**ACTIVITY**: Return every line from the items below that contains the string "ножового".

**RECORDED INFORMATION**:

───

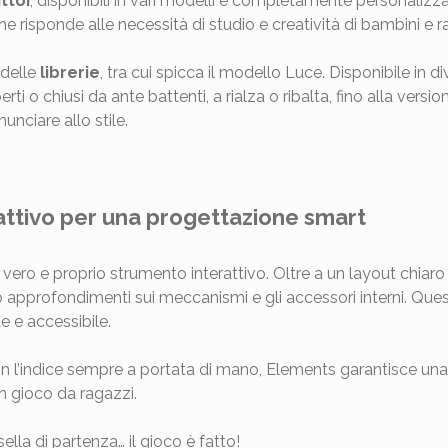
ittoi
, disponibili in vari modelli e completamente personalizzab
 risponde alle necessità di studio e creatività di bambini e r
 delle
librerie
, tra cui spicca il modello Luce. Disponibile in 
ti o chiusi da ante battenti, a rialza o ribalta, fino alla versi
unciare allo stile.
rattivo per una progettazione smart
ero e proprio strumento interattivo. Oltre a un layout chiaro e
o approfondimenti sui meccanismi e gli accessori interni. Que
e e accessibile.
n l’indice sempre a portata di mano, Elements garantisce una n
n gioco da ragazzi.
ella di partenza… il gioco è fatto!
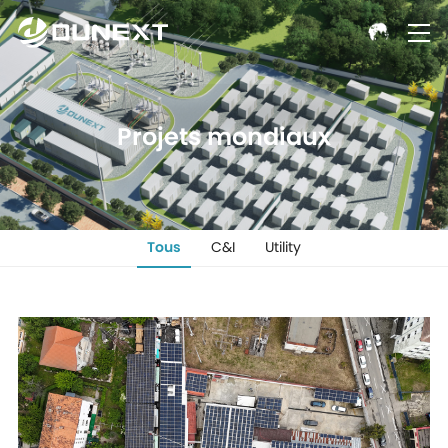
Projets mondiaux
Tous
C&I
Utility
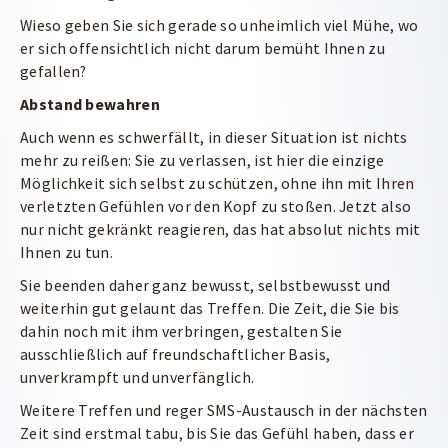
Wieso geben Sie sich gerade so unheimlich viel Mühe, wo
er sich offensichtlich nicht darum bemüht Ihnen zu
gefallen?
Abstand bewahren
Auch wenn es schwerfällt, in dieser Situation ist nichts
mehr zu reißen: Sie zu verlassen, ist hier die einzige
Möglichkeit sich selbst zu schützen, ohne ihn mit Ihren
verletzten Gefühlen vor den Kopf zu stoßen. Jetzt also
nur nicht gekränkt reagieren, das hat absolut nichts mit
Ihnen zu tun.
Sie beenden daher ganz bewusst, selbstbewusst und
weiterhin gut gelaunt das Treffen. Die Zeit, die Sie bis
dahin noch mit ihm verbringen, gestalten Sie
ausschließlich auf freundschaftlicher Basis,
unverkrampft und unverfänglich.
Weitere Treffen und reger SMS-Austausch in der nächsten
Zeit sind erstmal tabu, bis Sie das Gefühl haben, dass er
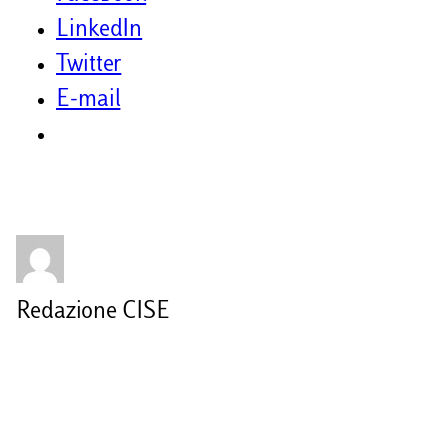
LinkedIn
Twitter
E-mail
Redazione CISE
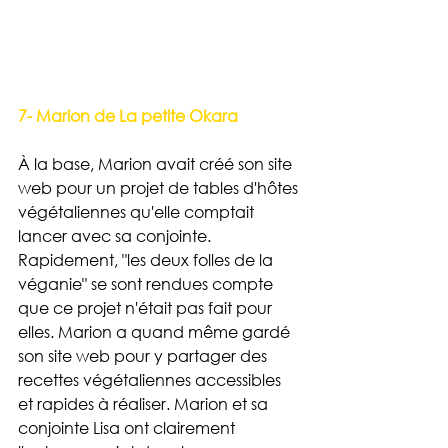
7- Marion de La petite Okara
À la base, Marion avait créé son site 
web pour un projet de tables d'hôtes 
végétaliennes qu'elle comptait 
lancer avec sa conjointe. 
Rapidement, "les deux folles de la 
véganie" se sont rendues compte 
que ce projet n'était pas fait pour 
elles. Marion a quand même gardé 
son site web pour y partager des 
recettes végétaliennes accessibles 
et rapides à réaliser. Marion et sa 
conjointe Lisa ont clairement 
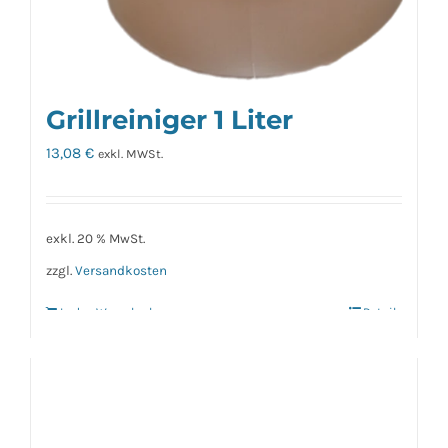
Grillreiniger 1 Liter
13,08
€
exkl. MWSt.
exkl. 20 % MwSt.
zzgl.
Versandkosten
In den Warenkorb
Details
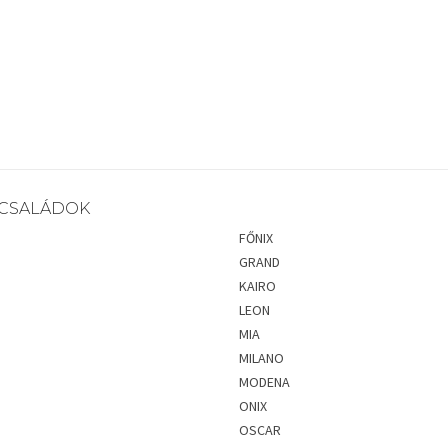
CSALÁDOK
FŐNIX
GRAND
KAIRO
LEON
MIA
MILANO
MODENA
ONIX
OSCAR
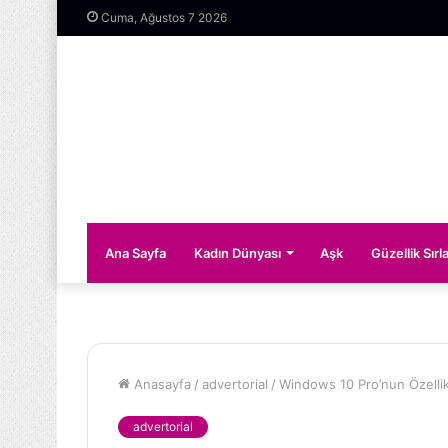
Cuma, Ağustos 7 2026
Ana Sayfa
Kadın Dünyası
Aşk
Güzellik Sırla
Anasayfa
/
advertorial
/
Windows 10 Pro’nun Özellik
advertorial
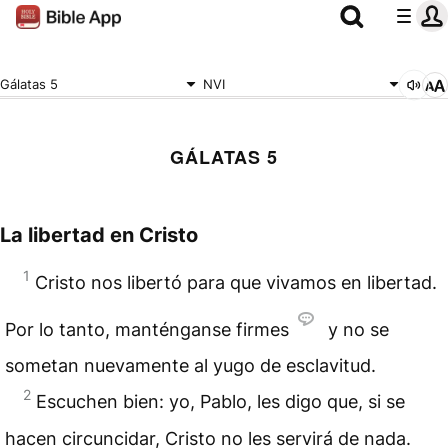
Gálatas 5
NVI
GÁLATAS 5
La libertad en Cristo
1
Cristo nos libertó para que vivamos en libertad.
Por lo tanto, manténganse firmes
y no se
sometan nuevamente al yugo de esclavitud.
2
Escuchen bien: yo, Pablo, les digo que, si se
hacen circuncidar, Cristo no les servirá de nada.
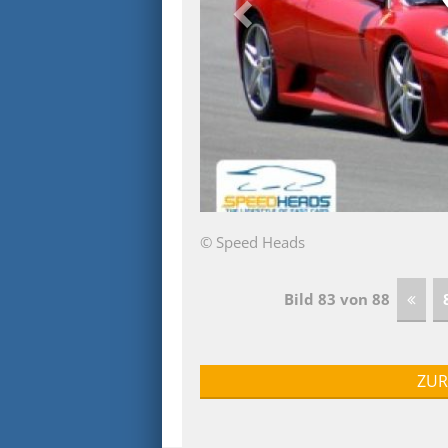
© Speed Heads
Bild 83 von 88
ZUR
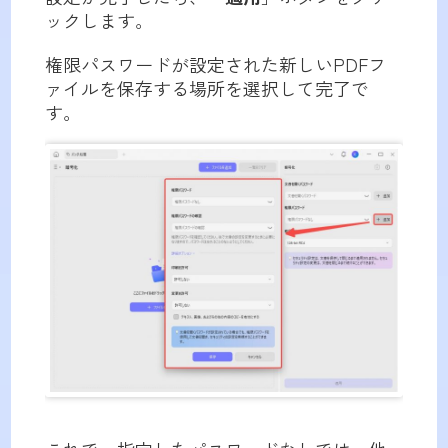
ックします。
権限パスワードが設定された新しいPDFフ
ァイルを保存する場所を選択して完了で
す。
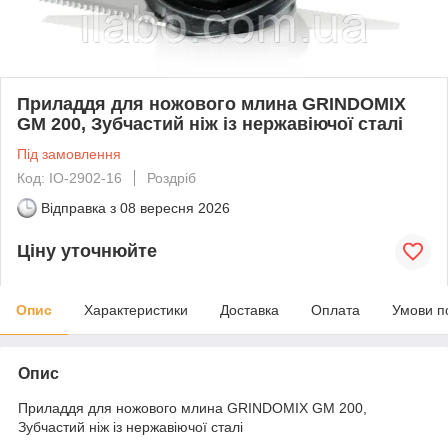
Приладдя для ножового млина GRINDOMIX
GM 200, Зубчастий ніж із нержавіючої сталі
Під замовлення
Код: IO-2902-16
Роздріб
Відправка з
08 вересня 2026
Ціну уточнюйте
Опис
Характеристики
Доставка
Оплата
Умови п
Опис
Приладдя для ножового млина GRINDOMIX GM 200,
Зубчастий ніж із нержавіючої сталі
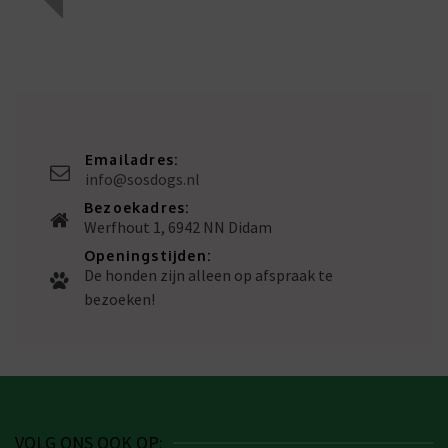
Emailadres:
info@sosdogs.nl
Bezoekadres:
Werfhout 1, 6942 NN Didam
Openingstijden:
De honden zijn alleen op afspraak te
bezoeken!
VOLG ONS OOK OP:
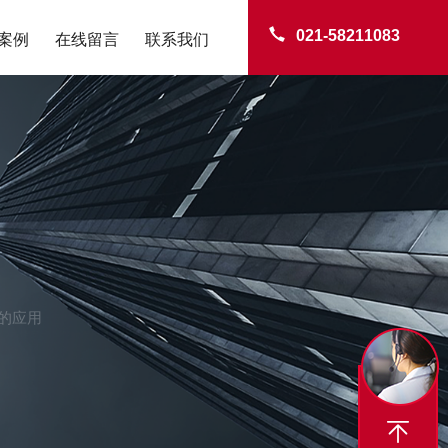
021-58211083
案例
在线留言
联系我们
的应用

───

**RESULT**:
Приладдя для ножового млина GRINDOMIX
Приладдя для ножового млина GRINDOMIX GM 200,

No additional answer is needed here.